December 5, 2017

Last Day on Earth: 15 Minutes of Fame

If you found it today was your last day on Earth, whatever you chose to do, you can bet it would probably feel like it was over too quickly. And in Ko SangJin's short scifi pic Last Day on Earth, the action lasts a mere seventeen minutes. What happens in that short stretch of time? Quite a bit. A young man (Adam Maurer) returns from the dead to persuade an old scientist (Kim Kiedrowski) to bury science likely to be destructive to mankind and instead go on a journey — alone — to another planet. Meanwhile, the messenger must pay a visit to his mother's grave and decide whether or not he wants to fall in love with a blonde women (Erica Pastore) who happens to be an extraterrestrial in disguise. That's a lot of plot to pack into a half-hour or less. Major futuristic blockbusters have been made with skimpier story-lines. Yet Ko hit alls his points quickly and clearly. He's not as interested in the drama of getting from point A to point B as he is in surfacing moral quandaries which he safely assumes his audience shares.

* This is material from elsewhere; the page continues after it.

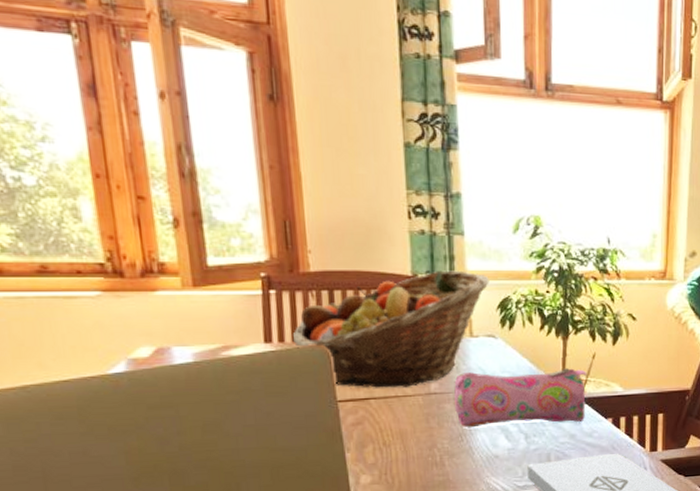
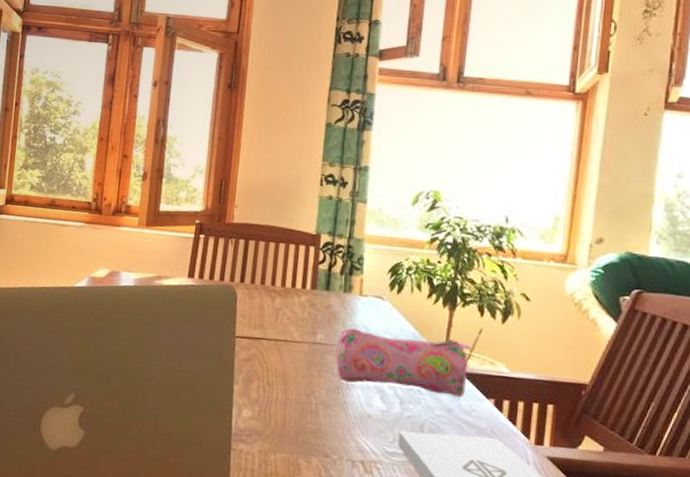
fruit basket: present [292,270,489,388] -> none [209,232,385,334]

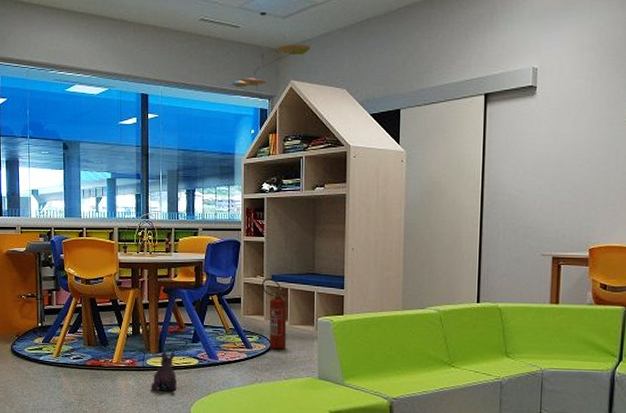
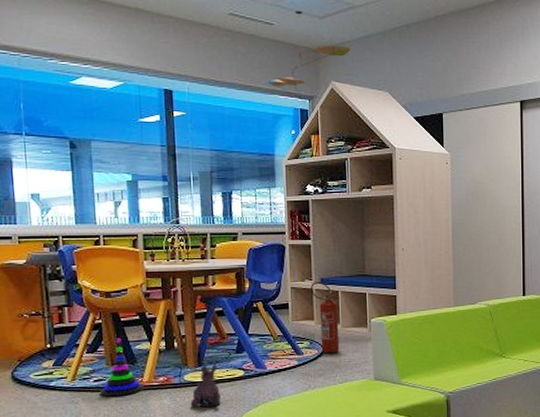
stacking toy: none [77,322,113,374] -> present [99,338,143,397]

When does science for science's sake not make sense? If there's life after death, what's the point of our time on Earth? On this overcrowded planet of ours, should the old find a time to willingly exit to make space for the young? Is love something that happens just because or does it occur because we ask it to and let it? Is the pursuit of "gold" our primary undoing as human beings? And given that I'm reading Camus' "The Myth of Sisyphus," why wouldn't you commit suicide since we seem destined to cause each other pain?

I'll be the first to admit that I was more into the visual style than the scientific substance here as the references to Higgs boson went over my head while Reza Fakharieh's special effects and Kitanan Chewvej's cinematography were both unexpected treats. Am I too shallow to appreciate Last Day on Earth? I don't think so. Do you?